かつては群馬の辺境、利根川に南北に分断され、渡し船で往来する北の本校(児童数235名)、南の分校(129名)に分かれた小規模校に、1952年4月、斎藤喜博さんが初めて校長として赴任する。それから11年間、‘’戦後民主教育のメッカ‘’といわれる学校づくりが開始される。作家・大江健三郎さんは「そこにいる小学生たちの本当の新しさには、ほとんど圧倒される思いだった。」(『未来につながる教室』)と書いている。

ルポの編者である村上義雄氏はこのように書き、
島小学校(島小)の写真に7ページを費やしています。
最後の見開きページを見ると、まさしく‘’メッカ‘‘
と感じずにはいられません。f:id:kyokoippoppo:20180527194051j:plain:w320:right
(貼り付けた写真は、見開きの片側のみ。

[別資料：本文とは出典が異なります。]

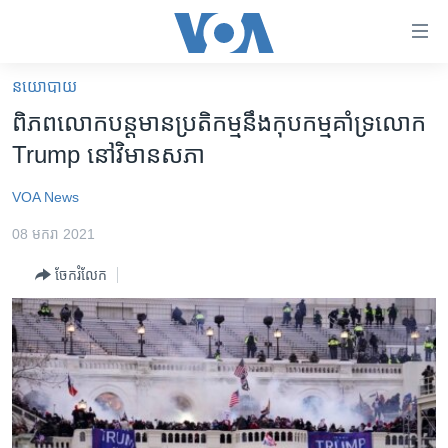
ភ្ជាប់​
ទៅ​
គេហទំព័រ​
នយោបាយ
កម្ពុជា
ទាក់ទង
ពិភពលោក​​បន្ដ​មាន​ប្រតិកម្ម​នឹង​កុបកម្ម​គាំទ្រ​លោក​
រំលង​
អន្តរជាតិ
Trump ​នៅ​វិមាន​សភា
និង​
អាមេរិក
ចូល​
VOA News
ទៅ​​
ចិន
ទំព័រ​
08 មករា 2021
ហេឡូវីអូអេ
ព័ត៌មាន​​
ចែករំលែក
តែ​
កម្ពុជាច្នៃប្រតិដ្ឋ
ម្តង
ព្រឹត្តិការណ៍ព័ត៌មាន
រំលង​
និង​
ទូរទស្សន៍ / វីដេអូ​
ចូល​
វិទ្យុ / ផតខាសថ៍
ទៅ​
ទំព័រ​
កម្មវិធីទាំងអស់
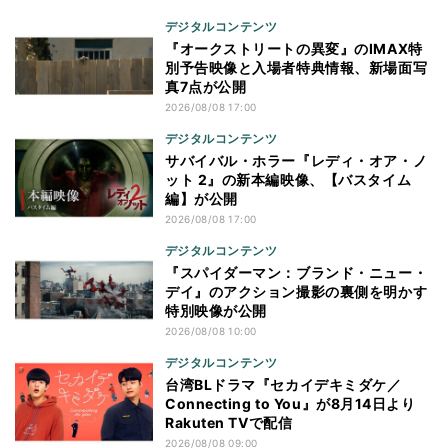
デジタルコンテンツ
『オークストリートの異変』のIMAX特
別予告映像と入場者特典情報、新場面写
真7点が公開
2026/08/08 17:00
デジタルコンテンツ
サバイバル・ホラー『レディ・オア・ノ
ット 2』の新本編映像、【バスタイム
編】が公開
2026/08/08 17:00
デジタルコンテンツ
『スパイダーマン：ブランド・ニュー・
デイ』のアクション撮影の裏側を明かす
特別映像が公開
2026/08/08 10:00
デジタルコンテンツ
台湾BLドラマ『セカイデキミダケ／
Connecting to You』が8月14日より
Rakuten TVで配信
2026/08/08 09:00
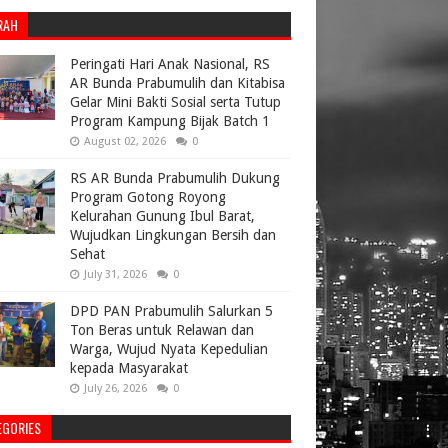
RAH
Peringati Hari Anak Nasional, RS
AR Bunda Prabumulih dan Kitabisa
Gelar Mini Bakti Sosial serta Tutup
Program Kampung Bijak Batch 1
August 02, 2026
0
RS AR Bunda Prabumulih Dukung
Program Gotong Royong
Kelurahan Gunung Ibul Barat,
Wujudkan Lingkungan Bersih dan
Sehat
July 31, 2026
0
DPD PAN Prabumulih Salurkan 5
Ton Beras untuk Relawan dan
Warga, Wujud Nyata Kepedulian
kepada Masyarakat
July 26, 2026
0
EGORIES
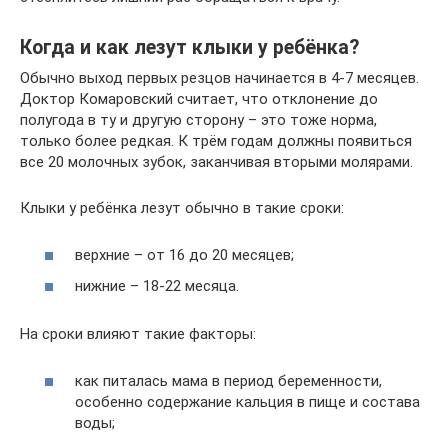
Когда и как лезут клыки у ребёнка?
Обычно выход первых резцов начинается в 4-7 месяцев.
Доктор Комаровский считает, что отклонение до
полугода в ту и другую сторону – это тоже норма,
только более редкая. К трём годам должны появиться
все 20 молочных зубок, заканчивая вторыми молярами.
Клыки у ребёнка лезут обычно в такие сроки:
верхние – от 16 до 20 месяцев;
нижние – 18-22 месяца.
На сроки влияют такие факторы:
как питалась мама в период беременности,
особенно содержание кальция в пище и состава
воды;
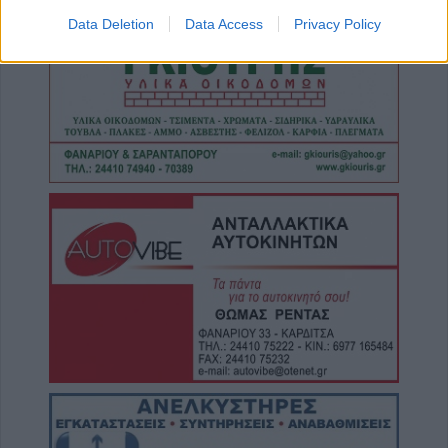
πατέρα του σε καταψύκτη επί 2,5 χρόνια
Data Deletion
Data Access
Privacy Policy
4 Αυγούστου 2026, 20:53
Δημήτριος Καραμαγκιόλας: Δύο μέτρα και
δύο σταθμά εφαρμόζει ο Δήμαρχος
Καρδίτσας κ. Τσιάκος Βασίλειος, στην
κατανομή των πολιτιστικών εκδηλώσεων
4 Αυγούστου 2026, 20:34
Ο Τσιτσιπάς πέρασε στους «64» του
Μόντρεαλ και τώρα βρίσκει απέναντί του τον
Φονσέκα
4 Αυγούστου 2026, 20:21
Τουρισμός για Όλους: Ανοίγει την Τετάρτη 5
Αυγούστου η πλατφόρμα
4 Αυγούστου 2026, 19:52
Συνάντηση της Περιφέρειας Θεσσαλίας με
την διοίκηση του ΕΛΓΑ για τους
χαλαζόπληκτους παραγωγούς της Π.Ε.
Λάρισας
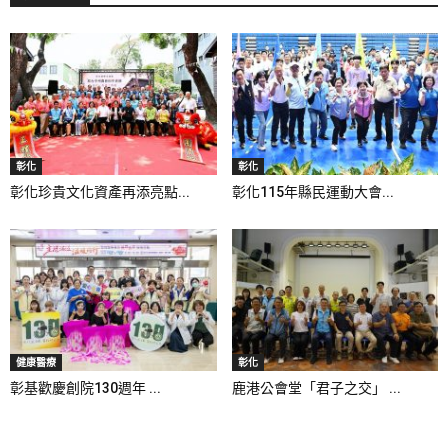
彰化
彰化
彰化珍貴文化資產再添亮點...
彰化115年縣民運動大會...
健康醫療
彰化
彰基歡慶創院130週年 ...
鹿港公會堂「君子之交」 ...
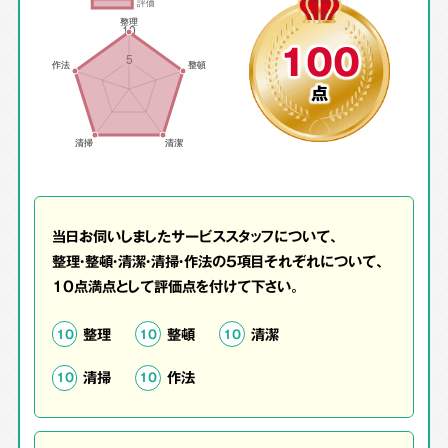
100
点
当日お伺いしましたサービススタッフについて、
整理・整頓・清潔・清掃・作法の5項目それぞれについて、
10点満点として評価点を付けて下さい。
整理
整頓
清潔
10
10
10
清掃
作法
10
10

)



 斎藤喜博氏の実践について語られた良い記事を見つけましたので、どのような教育だっのか?はこちらをご覧ください。


<<教育問題の解決方法を考える>>


http://app.m-cocolog.jp/t/typecast/198320/173207/84745325

 斎藤のいう教育の創造的な仕事は、つねに目の前にある事実と対決しながら、事実のなかから、つぎつぎと新しいものをつくりだしていくことである。つくり出されたとき、子どもは明るく美しくなり、しなやかで清潔な姿になるのである。授業のなかで、瞬間瞬間に美しいものをつくり出せないとき、暗くなったり、閉ざされたものになる。

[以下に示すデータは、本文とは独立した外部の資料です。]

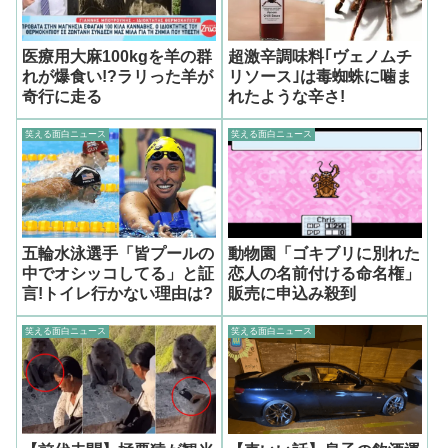
医療用大麻100kgを羊の群
超激辛調味料｢ヴェノムチ
れが爆食い!?ラリった羊が
リソース｣は毒蜘蛛に噛ま
奇行に走る
れたような辛さ!
笑える面白ニュース
笑える面白ニュース
五輪水泳選手「皆プールの
動物園「ゴキブリに別れた
中でオシッコしてる」と証
恋人の名前付ける命名権」
言!トイレ行かない理由は?
販売に申込み殺到
笑える面白ニュース
笑える面白ニュース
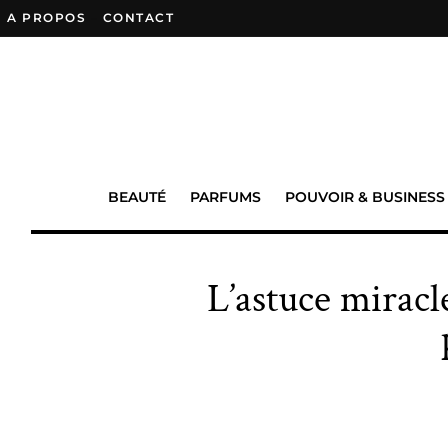
A PROPOS
–
CONTACT
BEAUTÉ
PARFUMS
POUVOIR & BUSINESS
L’astuce miracle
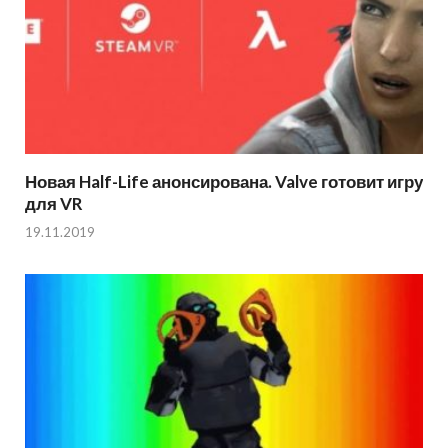
Новая Half-Life анонсирована. Valve готовит игру
для VR
19.11.2019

一部抜き書いた上記の文は、林竹二の言葉とも重なっていると感じます。

どの子にも無限の可能性があること、
深く学ぶと子どもは集中し、美しくなること。

  *  *  *  *  *  *

学校での勉強に苦労した我が子が、斎藤せんせいや、林せんせいや、千葉せんせいと一緒に学んだとしたら、どんなだったかなあ。
なにより私も受けてみたかったなあ。


 追記・・・ご紹介した千葉保先生の本
www.tarojiro.co.jp
「太郎次郎社エディタス」から出版されています。
また、今私が記事を書くにあたって活用しているフォト・ルポルタージュも「太郎次郎社」の出版です。
「太郎次郎社(エディタス)」は私にとって大切な本を、世に出して下さった貴重な出版社なのです。